Neuroeffector Transmission in A Simple Salivary Gland
Senseman, David M.   
University of Texas Health Science Center San Antonio, San Antonio, TX, United States

The long-term goal of this basic research program is a fundamental understanding of the biophysical and biochemical processes involved in the neuronal control of exocrine gland function. In this application, we propose to continue ongoing studies of a relatively simple salivary gland system from the aquatic snail Helisoma trivolvis which offers a number of important technical advantages as a model system. In the first series of experiments, we will use the technique of Multiple-Site Optical Recording of Transmembrane Voltage (MSORTV) to simultaneously record electrical activity in up to 124 separate gland regions in order to: 1) characterize and quantify the passive spread of current between acinar and ductal gland regions, 2) map the terminal fields of the two effector neurons to the gland (SEN's) and determine the extent of terminal field overlap, and 3) assess the effects of temporal dispersion of the SEN nerve terminal spikes on the evoked electrical response of acinar and ductal cells. In the second series of experiments, that have been added to this revised application, we propose to continue our investigations of a recently identified nanopeptide that is highly excitatory for the snail salivary gland and may serve as the transmitter substance released by the SEN's at the neuroglandular junction. Conventional immunohistochemical techniques will be used to determine the presence (or absence) of this peptide (SCPB) in the SEN's and in the salivary gland. We will also investigate the large after-hyperpolarization of the Type II gland response evoked by SCPB to determine whether it represents a Ca+2-mediated K+ conductance.

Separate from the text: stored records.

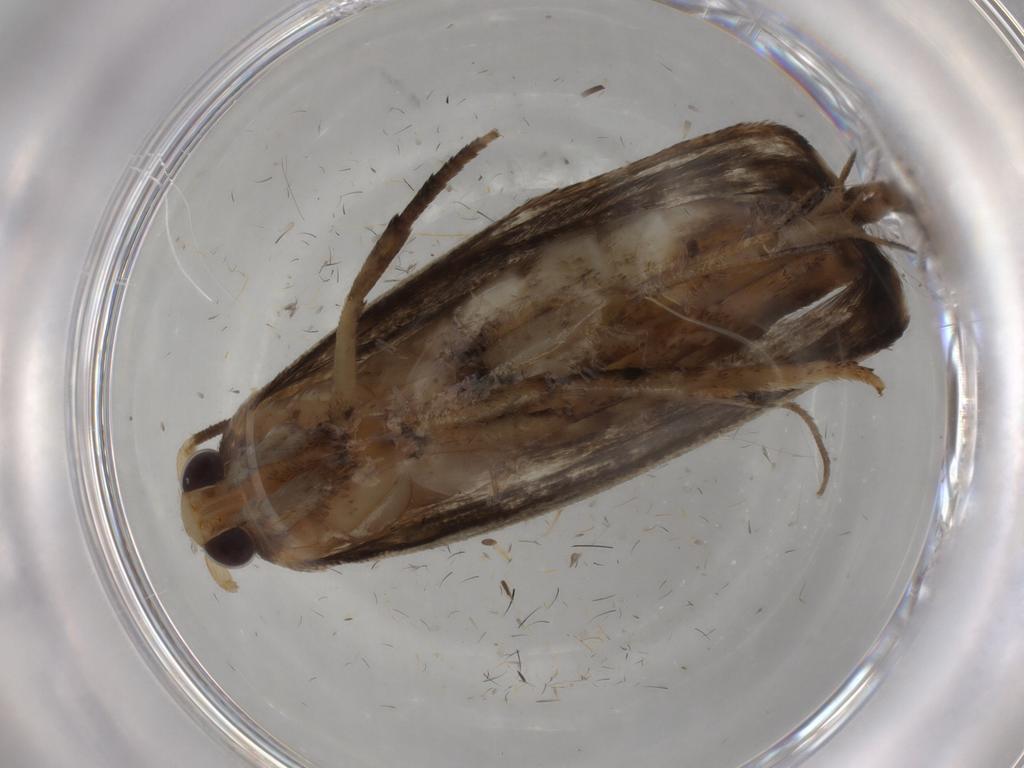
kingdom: Animalia
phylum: Arthropoda
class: Insecta
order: Lepidoptera
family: Yponomeutidae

In a related series of experiments, we wish to compare the effects of focal application of SCPB and acetylcholine to see if these excitatory gland substances, when presented simultaneously, facilitate the electrical and/or secretory response of acinar cells. In a third series of experiments, which have also been added in revision, we will use a new fluorescent indicator (QUIN 2/AM) to monitor the cytosolic concentration of ionized calcium following neuronal and pharmacological stimulation. Through the use of conventional ion-sensing electrodes, we will characterize the interrelationship between stimulation, electrical activity, intracellular calcium and electrolyte secretion.